How to stop printing in windows when you have already
cleared the printer's queue but items are still printing.
Hat tip to Online Tech Tips for this one.
How to Forcefully Clear the Print Queue in Windows
Have you ever run into the situation where you try to print something and nothing happens? You wait for it to print, but the job doesn’t go through? There are a ton of reasons why a print job may not actually print, but one of the common causes is that the printer queue has a stuck print job.
This can happen for a number of reasons. Let’s say you tried to print something a few hours back, but the printer was off. You ended up not needing the document and you forgot about it. Then you come back and try to print. The print job is added to the queue and if the previous job didn’t get removed automatically, it will be behind that print job that never got printed.
Sometimes you can manually go in and delete the print job, but sometimes you just can’t get rid of it! In this type of case, you have to clear the print queue manually. In this article, I’ll show you the steps to clear the print queue.
Clear Print Queue in Windows
In order to get the printing services back up and running, follow these steps:
1. Go to Start, Control Panel and Administrative Tools. Double click on Services icon.

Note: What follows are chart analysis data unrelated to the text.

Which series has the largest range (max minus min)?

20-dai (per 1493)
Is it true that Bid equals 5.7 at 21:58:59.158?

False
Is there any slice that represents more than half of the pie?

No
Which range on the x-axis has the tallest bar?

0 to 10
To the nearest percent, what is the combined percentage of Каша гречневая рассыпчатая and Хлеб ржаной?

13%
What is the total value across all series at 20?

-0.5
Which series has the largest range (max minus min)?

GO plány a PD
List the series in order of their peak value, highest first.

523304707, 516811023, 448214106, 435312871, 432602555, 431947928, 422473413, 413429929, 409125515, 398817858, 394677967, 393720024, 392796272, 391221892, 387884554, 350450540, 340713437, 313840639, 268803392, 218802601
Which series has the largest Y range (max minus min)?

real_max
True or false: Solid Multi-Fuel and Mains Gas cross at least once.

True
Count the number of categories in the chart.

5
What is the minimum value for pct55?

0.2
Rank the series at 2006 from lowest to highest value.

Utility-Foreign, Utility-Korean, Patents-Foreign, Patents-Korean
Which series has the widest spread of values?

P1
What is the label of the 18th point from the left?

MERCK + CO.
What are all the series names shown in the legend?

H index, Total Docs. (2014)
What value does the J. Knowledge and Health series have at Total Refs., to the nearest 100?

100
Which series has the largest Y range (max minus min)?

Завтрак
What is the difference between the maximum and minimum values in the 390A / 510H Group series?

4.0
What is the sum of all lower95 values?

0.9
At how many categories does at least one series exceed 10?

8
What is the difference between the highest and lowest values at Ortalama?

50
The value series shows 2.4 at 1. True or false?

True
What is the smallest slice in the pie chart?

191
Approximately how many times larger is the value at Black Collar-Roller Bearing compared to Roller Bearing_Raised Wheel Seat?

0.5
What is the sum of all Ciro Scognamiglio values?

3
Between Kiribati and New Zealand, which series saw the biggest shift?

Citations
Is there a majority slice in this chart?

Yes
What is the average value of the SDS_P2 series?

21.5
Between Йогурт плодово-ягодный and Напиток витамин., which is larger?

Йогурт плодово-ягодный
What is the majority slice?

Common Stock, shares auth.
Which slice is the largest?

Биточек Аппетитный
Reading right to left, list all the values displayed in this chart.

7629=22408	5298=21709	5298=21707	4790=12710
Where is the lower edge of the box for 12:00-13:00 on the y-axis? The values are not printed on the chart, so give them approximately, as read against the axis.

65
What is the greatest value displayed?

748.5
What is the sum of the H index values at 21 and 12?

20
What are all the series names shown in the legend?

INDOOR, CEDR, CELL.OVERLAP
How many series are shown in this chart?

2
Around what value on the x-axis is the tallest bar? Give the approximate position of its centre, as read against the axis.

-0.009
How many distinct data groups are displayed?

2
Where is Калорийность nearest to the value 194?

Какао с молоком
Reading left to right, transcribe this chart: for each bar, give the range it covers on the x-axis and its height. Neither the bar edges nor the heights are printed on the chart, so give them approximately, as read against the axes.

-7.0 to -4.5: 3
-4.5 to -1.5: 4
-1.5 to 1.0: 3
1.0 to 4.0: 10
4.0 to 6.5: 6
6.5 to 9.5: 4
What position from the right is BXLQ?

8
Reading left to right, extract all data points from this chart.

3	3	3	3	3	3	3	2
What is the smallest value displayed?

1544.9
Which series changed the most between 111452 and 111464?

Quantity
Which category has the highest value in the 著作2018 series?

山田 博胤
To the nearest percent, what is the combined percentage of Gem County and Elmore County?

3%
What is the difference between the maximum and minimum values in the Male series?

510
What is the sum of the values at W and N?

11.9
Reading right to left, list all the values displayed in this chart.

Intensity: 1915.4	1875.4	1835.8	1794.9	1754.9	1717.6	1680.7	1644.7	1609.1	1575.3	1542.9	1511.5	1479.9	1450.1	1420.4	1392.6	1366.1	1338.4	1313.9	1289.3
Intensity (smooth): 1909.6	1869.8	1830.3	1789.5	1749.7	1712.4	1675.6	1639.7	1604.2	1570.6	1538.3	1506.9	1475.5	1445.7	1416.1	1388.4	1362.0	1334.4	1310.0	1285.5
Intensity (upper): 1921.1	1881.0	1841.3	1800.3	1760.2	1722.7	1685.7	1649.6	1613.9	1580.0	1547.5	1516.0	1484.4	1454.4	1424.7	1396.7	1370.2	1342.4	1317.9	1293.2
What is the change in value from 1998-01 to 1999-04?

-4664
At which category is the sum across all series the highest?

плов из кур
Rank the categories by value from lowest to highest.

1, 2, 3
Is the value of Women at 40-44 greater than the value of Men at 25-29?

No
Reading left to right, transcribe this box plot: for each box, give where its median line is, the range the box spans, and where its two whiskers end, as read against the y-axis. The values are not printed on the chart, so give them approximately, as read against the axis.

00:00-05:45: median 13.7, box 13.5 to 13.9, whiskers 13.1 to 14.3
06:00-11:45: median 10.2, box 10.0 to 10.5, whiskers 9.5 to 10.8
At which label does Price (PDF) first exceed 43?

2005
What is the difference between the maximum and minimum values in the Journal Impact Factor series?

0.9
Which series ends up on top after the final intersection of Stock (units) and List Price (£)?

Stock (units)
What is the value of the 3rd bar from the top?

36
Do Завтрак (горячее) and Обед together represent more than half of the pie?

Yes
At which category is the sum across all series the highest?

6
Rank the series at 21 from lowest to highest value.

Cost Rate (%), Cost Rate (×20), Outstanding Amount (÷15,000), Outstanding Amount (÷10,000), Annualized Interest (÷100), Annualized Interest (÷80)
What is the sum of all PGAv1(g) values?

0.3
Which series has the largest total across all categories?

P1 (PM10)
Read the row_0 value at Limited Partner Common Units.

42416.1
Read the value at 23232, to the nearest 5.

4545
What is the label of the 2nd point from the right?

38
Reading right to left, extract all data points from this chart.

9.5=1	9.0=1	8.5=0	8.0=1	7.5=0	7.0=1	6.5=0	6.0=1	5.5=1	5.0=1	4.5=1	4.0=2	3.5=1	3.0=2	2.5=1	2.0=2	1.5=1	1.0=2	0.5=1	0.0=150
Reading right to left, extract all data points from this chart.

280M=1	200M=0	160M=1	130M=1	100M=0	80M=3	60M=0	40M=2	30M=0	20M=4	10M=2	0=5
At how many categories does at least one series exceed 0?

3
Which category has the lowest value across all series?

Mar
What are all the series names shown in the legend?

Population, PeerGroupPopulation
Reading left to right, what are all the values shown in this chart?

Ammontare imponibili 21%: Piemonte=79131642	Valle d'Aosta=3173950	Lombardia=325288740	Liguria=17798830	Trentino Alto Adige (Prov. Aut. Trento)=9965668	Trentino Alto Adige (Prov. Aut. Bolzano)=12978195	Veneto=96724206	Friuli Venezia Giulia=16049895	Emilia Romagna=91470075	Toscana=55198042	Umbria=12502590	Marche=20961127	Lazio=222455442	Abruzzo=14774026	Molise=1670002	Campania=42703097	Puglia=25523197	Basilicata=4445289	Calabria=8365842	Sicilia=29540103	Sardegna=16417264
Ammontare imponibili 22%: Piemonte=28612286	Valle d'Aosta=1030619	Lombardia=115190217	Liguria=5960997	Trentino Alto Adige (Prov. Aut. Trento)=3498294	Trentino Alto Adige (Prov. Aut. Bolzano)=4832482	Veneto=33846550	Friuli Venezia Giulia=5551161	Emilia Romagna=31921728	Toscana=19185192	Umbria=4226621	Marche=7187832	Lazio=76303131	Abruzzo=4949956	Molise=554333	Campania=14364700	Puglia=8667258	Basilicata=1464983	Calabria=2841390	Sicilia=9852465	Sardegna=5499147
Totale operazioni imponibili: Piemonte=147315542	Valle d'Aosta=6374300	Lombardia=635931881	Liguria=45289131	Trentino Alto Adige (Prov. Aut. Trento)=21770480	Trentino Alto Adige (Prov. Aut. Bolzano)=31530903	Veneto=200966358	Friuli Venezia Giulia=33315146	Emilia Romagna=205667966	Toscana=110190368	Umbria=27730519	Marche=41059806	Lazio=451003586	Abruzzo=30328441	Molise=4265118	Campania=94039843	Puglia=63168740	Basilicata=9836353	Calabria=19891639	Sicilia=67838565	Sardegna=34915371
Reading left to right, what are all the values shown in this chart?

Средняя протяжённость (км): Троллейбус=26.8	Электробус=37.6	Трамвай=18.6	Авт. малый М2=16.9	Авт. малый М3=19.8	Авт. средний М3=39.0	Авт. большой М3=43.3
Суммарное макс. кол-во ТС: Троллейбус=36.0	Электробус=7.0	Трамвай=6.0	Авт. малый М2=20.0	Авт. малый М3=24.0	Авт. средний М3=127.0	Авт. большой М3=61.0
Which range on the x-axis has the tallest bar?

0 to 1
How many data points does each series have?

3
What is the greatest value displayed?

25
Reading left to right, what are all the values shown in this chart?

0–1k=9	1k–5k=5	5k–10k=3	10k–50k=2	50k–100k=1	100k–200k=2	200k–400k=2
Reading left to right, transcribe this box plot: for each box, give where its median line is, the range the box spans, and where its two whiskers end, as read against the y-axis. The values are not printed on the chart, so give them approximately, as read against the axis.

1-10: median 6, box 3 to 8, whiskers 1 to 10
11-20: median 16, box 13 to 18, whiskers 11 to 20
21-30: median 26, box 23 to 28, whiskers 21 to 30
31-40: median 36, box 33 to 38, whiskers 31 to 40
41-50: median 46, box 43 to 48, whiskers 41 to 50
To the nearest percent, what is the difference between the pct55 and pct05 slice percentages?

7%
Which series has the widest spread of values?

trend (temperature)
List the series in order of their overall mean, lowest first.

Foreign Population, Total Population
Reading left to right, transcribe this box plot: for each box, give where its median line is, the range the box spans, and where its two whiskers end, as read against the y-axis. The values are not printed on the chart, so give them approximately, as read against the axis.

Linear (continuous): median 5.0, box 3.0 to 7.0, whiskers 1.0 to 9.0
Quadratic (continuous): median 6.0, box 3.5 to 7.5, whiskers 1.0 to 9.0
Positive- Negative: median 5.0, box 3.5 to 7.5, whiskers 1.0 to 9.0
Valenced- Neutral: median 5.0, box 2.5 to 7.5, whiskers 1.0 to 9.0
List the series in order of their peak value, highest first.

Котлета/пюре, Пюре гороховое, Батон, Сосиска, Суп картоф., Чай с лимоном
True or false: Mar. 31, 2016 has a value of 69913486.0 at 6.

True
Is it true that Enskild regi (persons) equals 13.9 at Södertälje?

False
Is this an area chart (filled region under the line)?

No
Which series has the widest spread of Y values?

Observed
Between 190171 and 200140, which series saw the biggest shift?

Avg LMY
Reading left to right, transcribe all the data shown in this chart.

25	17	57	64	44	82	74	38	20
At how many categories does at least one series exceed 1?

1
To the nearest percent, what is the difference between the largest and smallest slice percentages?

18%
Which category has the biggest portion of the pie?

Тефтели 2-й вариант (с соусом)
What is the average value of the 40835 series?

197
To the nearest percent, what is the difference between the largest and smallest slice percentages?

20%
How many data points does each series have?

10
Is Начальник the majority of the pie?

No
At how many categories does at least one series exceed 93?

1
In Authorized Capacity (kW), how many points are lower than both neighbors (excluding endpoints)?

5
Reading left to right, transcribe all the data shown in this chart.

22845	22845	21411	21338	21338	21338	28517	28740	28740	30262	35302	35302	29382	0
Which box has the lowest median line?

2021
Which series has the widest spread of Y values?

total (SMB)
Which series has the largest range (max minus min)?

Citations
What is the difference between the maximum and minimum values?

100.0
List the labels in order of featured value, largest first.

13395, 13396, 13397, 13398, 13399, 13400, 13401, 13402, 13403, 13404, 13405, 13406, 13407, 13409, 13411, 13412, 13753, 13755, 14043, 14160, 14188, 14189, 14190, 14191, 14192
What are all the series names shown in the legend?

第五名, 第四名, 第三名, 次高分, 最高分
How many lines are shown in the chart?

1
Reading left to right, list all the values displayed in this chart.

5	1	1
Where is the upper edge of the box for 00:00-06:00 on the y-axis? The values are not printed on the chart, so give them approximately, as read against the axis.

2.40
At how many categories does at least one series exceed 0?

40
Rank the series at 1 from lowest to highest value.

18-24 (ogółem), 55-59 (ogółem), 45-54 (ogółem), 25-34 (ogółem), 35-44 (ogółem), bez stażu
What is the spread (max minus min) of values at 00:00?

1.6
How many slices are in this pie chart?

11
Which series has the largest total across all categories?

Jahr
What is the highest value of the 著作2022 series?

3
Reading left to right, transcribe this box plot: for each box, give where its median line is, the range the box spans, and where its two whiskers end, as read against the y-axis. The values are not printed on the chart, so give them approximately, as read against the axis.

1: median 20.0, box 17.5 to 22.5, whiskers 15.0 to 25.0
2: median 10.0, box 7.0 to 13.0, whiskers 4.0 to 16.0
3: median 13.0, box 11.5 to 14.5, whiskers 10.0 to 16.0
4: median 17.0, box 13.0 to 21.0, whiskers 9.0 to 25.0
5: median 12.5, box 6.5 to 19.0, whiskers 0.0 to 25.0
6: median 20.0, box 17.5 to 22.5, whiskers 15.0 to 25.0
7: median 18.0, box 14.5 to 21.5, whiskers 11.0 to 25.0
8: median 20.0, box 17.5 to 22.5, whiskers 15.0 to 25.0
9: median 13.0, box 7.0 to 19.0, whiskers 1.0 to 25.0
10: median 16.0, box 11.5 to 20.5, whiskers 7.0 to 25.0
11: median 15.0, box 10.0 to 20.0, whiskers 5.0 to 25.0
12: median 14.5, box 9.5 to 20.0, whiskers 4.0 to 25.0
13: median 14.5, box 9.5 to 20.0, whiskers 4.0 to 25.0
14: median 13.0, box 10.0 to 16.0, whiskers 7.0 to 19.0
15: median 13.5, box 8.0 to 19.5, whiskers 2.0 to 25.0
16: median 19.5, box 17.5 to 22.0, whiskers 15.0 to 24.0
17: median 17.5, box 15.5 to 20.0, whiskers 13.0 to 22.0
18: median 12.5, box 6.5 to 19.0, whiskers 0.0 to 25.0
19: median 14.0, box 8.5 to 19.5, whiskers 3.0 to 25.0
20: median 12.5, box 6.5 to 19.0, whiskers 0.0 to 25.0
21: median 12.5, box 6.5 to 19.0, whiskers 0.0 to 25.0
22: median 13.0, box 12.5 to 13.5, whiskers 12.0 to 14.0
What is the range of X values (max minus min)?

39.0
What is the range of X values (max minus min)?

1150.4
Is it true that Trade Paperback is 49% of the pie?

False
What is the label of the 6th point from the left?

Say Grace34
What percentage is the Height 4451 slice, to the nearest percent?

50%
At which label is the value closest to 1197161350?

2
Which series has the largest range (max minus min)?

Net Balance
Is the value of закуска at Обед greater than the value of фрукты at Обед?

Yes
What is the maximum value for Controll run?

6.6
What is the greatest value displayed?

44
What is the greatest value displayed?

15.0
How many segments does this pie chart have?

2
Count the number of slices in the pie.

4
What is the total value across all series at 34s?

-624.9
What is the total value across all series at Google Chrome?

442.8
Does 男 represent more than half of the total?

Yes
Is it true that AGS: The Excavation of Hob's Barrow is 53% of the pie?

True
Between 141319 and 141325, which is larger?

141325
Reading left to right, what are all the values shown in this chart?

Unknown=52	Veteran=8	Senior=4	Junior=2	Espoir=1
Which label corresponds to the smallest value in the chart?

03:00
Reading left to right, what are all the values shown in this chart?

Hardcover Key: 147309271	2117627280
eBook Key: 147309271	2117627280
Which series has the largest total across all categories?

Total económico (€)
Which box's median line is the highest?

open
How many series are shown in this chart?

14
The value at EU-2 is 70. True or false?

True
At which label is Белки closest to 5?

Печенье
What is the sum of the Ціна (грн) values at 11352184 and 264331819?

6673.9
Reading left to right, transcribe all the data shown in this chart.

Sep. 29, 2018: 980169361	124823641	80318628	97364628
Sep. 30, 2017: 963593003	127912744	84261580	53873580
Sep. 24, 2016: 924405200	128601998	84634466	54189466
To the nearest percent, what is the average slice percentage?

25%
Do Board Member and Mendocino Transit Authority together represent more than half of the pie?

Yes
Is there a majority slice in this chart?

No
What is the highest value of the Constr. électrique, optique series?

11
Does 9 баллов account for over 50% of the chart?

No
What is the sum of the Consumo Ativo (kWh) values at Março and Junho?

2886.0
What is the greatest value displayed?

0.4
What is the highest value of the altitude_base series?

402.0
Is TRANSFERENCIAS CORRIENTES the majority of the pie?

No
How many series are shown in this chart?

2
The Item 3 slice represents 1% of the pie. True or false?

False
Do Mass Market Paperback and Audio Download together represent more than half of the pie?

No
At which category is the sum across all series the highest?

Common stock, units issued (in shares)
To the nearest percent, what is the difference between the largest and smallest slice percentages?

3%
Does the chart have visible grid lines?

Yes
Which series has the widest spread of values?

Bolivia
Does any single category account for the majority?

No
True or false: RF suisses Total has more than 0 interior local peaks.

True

2. Scroll down to the Print Spooler service and right click on it and select Stop. In order to do this, you need to be logged in as Administrator. At this point, no one will be able to print anything on any of the printers that are being hosted on this server.
3. Next you need to go to the following directory: C:\WINDOWS\System32\spool\PRINTERS. You can also type %windir%\System32\spool\PRINTERS into the address bar in Explorer if the C drive is not the default Windows partition. Delete all the files in this folder.
This will clear all print queues (If you’re doing this on a server, it’s a good idea to first make sure there are no other print jobs being processed for any of the other printers on the server because doing this step will delete those jobs also).
4. Now you can go back to the Services console and right-click and choose Start for the Print Spooler service!
At this point, you should be able to print without a problem. If you prefer to use a script, i.e. for a server, then you can create a batch file with the commands below or just type them into the command prompt:
net stop spooler
del %systemroot%\System32\spool\printers\* /Q /F /S
net start spooler
The first and third commands are fairly obvious: they stop and start the print spooler service. The middle command deletes everything in the printers folder and the /Q is for quiet mode, which means you won’t get a prompt asking if you want to delete each file. /F will force delete all read-only files and /S will delete any subdirectories if those exist. Deleting content from this folder can never harm your computer, so don’t worry if you see some files or folders and aren’t sure waht they are for.
You can read my previous post if you want to know how to create a batch file. Then all you have to do is run the batch file anytime you want to clear out the print queue. Luckily, the procedure for clearing out the print queue is the same for Windows 8, Windows 7, Vista, and XP.